The data:
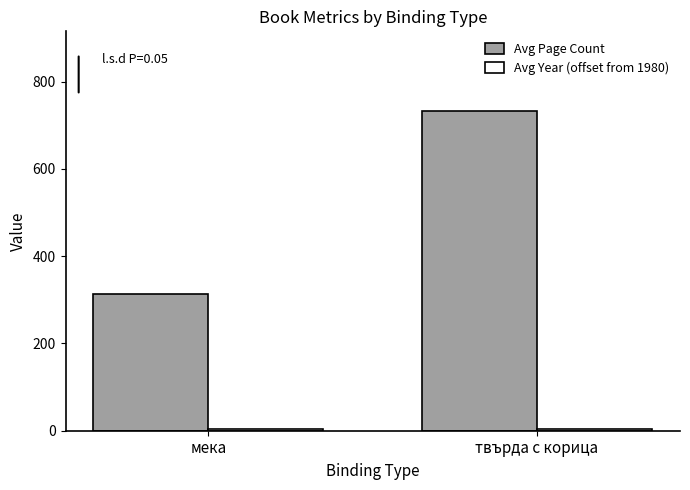

Which series changed the most between мека and твърда с корица?

Avg Page Count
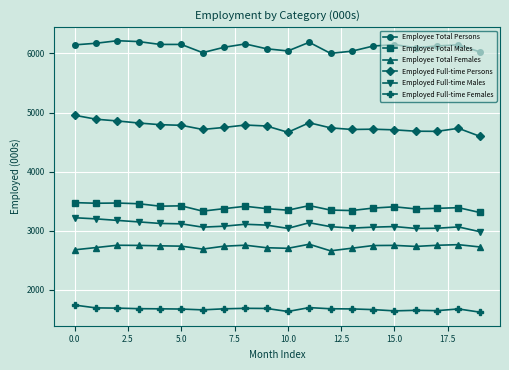

True or false: Employed Full-time Males and Employed Full-time Persons cross at least once.

False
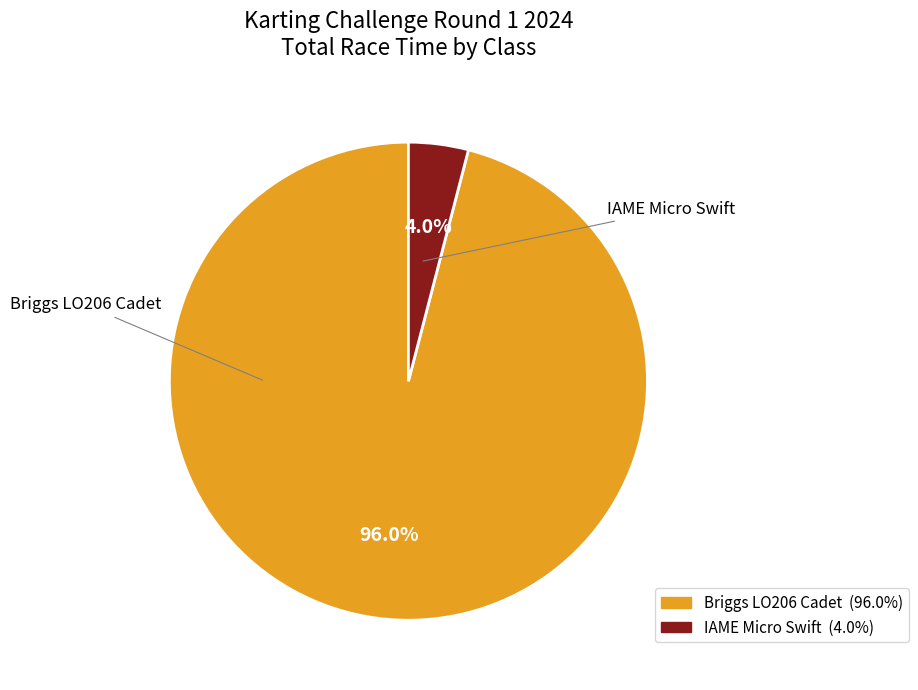

Count the number of slices in the pie.

2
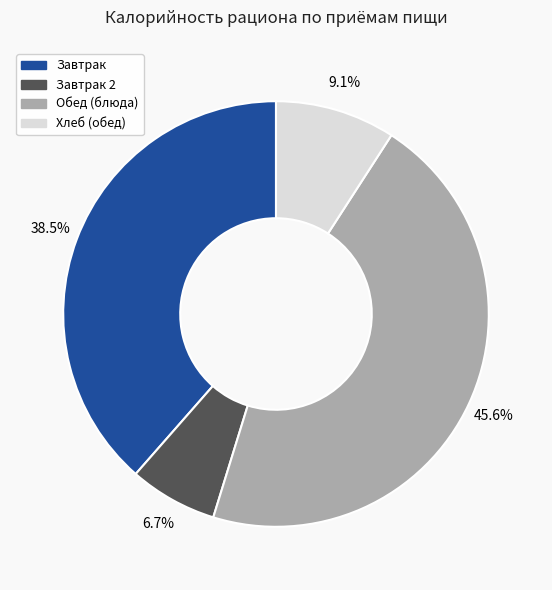

How many slices are in this pie chart?

4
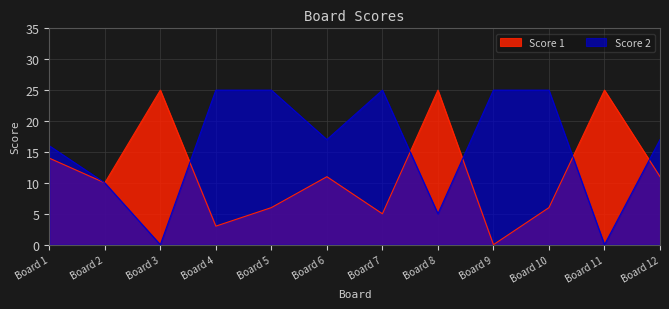

What is the total value across all series at Board 7?

30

Task directions: Replace "slices" with "wedges" throughout the records above and leave everything else unchanged, omitting the pictures from your answer.

Task result:
Which series changed the most between мека and твърда с корица?

Avg Page Count

True or false: Employed Full-time Males and Employed Full-time Persons cross at least once.

False

Count the number of wedges in the pie.

2

How many wedges are in this pie chart?

4

What is the total value across all series at Board 7?

30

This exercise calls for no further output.